[Stored items from a collection]
☆ ☆ ☆ ☆
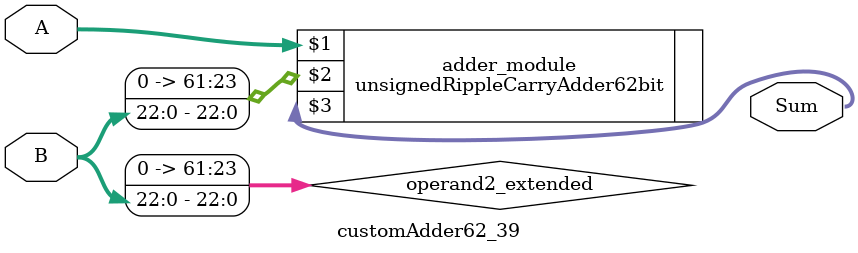
<source format=v>
module customAdder62_39(
                        input [61 : 0] A,
                        input [22 : 0] B,
                        
                        output [62 : 0] Sum
                );

        wire [61 : 0] operand2_extended;
        
        assign operand2_extended =  {39'b0, B};
        
        unsignedRippleCarryAdder62bit adder_module(
            A,
            operand2_extended,
            Sum
        );
        
        endmodule
        
</source>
☆ ☆ ☆ ☆
Copy out the lines starting at the one containing "input [61 : 0]" and ending with the last line of the entries. Include nothing else.

                        input [61 : 0] A,
                        input [22 : 0] B,
                        
                        output [62 : 0] Sum
                );

        wire [61 : 0] operand2_extended;
        
        assign operand2_extended =  {39'b0, B};
        
        unsignedRippleCarryAdder62bit adder_module(
            A,
            operand2_extended,
            Sum
        );
        
        endmodule
        
</source>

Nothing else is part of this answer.